─── Excerpted data

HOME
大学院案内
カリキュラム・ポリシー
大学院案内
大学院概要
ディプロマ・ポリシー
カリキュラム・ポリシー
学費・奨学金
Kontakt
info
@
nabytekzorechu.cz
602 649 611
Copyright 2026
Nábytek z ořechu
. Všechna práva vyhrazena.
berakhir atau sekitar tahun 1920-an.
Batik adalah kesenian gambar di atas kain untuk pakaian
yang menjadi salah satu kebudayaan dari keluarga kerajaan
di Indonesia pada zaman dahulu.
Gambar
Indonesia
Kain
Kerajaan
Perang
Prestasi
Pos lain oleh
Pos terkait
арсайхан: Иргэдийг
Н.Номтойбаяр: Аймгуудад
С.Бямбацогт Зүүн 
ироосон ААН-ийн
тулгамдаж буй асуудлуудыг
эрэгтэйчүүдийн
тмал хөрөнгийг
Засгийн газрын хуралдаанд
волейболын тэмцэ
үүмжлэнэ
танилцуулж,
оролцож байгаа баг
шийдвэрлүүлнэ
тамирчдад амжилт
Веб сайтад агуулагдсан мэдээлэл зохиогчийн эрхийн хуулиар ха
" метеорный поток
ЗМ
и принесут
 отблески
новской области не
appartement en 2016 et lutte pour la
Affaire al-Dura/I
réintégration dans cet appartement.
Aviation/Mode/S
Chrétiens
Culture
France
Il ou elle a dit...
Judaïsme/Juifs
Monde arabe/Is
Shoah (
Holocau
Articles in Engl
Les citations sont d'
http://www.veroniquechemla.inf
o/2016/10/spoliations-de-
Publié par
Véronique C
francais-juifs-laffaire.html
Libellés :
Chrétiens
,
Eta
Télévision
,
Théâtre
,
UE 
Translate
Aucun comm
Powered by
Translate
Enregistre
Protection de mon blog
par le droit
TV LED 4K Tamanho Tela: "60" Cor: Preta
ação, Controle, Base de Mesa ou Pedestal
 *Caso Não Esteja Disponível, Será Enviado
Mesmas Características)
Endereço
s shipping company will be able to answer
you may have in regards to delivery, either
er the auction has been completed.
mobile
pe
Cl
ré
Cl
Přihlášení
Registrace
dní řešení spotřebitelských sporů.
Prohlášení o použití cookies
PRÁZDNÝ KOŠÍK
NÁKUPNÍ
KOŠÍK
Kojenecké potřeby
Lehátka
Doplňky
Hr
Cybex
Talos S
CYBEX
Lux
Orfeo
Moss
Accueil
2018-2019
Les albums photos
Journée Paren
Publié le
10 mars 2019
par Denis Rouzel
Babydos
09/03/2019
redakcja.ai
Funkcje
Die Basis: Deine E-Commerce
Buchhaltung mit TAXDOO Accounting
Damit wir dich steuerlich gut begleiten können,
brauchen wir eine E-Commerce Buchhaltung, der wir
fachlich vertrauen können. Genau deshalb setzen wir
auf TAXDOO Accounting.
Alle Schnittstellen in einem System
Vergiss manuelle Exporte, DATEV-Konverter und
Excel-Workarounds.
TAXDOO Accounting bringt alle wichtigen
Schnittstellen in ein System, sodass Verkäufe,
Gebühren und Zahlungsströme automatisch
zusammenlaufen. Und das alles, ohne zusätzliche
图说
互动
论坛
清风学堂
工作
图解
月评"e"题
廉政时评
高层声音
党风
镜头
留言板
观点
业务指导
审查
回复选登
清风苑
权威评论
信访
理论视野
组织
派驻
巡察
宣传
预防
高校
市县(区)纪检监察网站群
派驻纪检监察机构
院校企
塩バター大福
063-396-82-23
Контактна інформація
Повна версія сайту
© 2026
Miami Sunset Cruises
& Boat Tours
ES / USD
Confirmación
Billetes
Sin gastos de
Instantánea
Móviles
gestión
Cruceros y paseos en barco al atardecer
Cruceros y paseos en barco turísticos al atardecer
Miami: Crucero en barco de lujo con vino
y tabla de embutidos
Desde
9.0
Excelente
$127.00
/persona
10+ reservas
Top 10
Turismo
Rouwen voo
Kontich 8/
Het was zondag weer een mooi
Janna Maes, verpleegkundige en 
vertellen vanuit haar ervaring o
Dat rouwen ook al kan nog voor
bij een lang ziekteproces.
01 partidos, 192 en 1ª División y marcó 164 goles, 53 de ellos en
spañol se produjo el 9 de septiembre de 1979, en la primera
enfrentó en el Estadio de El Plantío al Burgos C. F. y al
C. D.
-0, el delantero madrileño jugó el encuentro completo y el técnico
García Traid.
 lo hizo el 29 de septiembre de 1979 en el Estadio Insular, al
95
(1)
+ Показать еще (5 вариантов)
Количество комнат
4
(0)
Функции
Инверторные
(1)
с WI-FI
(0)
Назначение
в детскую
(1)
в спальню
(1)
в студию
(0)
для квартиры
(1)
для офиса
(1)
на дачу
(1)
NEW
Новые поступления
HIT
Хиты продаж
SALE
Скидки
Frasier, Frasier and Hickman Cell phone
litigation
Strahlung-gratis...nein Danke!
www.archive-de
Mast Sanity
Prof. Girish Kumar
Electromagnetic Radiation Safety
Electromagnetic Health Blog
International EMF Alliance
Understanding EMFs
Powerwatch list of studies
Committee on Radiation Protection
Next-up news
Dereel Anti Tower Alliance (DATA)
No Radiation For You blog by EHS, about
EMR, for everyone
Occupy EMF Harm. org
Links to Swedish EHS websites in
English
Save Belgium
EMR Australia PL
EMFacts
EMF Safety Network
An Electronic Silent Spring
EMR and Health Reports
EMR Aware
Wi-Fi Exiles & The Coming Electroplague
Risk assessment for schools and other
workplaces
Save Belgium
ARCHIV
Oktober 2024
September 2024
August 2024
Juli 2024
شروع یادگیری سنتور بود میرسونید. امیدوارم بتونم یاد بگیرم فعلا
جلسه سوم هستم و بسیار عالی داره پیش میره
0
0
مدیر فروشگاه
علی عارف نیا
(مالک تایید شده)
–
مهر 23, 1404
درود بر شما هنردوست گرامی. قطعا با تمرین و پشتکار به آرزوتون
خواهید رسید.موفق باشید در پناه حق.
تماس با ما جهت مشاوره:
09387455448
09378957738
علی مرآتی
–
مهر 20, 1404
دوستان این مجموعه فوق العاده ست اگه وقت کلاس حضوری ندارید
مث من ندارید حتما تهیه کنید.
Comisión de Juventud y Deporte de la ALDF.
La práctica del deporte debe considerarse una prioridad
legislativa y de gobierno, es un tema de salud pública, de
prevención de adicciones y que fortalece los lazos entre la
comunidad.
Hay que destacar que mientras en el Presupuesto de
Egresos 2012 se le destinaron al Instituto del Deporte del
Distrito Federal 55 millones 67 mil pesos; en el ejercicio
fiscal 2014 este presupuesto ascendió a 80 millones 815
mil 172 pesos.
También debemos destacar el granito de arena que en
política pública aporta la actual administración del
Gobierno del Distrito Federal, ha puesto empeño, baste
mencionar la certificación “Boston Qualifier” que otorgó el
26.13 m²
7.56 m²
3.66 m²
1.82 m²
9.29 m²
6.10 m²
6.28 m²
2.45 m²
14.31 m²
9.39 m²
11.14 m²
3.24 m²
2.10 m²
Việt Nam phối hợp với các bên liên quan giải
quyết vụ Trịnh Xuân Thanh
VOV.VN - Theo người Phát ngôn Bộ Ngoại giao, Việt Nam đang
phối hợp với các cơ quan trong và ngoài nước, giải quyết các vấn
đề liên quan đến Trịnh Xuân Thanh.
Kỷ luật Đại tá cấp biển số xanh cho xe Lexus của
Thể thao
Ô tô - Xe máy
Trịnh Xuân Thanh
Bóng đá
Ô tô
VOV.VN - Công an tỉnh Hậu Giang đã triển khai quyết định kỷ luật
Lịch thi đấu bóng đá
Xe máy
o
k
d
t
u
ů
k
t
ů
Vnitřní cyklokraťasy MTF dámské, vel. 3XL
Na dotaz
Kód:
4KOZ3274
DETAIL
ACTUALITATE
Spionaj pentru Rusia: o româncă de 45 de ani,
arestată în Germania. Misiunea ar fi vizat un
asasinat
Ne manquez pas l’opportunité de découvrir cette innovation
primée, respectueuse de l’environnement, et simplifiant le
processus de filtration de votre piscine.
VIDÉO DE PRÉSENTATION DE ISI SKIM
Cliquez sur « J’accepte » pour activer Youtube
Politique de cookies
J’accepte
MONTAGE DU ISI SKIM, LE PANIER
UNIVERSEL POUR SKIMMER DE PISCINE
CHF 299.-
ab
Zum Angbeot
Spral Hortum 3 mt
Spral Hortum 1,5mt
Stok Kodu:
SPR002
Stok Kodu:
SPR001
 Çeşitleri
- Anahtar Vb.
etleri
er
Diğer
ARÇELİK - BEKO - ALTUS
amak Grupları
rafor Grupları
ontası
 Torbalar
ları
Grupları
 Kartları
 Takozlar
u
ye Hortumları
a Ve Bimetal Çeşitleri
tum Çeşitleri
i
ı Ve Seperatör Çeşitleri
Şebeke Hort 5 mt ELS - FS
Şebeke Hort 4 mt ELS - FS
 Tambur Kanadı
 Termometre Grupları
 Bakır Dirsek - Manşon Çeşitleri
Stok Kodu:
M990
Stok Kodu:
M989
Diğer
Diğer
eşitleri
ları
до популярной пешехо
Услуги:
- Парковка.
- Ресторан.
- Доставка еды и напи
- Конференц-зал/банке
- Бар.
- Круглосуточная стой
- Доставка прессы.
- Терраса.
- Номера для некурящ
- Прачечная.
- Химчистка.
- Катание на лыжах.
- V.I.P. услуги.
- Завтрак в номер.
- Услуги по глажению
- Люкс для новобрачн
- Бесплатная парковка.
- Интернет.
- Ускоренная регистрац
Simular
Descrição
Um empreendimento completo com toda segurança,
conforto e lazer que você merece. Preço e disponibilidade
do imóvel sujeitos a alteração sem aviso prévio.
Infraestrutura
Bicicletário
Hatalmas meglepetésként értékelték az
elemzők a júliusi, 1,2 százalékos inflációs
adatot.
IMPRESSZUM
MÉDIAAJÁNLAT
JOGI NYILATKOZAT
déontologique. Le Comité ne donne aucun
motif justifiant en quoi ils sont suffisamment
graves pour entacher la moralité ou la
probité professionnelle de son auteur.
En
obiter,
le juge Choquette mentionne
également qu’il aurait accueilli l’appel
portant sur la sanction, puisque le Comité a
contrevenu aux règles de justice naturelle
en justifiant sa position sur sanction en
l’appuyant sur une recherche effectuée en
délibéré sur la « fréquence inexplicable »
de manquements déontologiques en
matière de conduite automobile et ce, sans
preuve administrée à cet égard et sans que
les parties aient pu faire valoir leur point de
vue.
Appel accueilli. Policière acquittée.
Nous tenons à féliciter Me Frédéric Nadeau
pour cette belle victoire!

──────

_Problem to solve:_
Above are the entries. Copy exactly the part that opens with the line containing "Comisión de Juventud y Deporte de la ALDF." and closes with the line containing "Gobierno del Distrito", and no more.

_The answer:_
Comisión de Juventud y Deporte de la ALDF.
La práctica del deporte debe considerarse una prioridad
legislativa y de gobierno, es un tema de salud pública, de
prevención de adicciones y que fortalece los lazos entre la
comunidad.
Hay que destacar que mientras en el Presupuesto de
Egresos 2012 se le destinaron al Instituto del Deporte del
Distrito Federal 55 millones 67 mil pesos; en el ejercicio
fiscal 2014 este presupuesto ascendió a 80 millones 815
mil 172 pesos.
También debemos destacar el granito de arena que en
política pública aporta la actual administración del
Gobierno del Distrito Federal, ha puesto empeño, baste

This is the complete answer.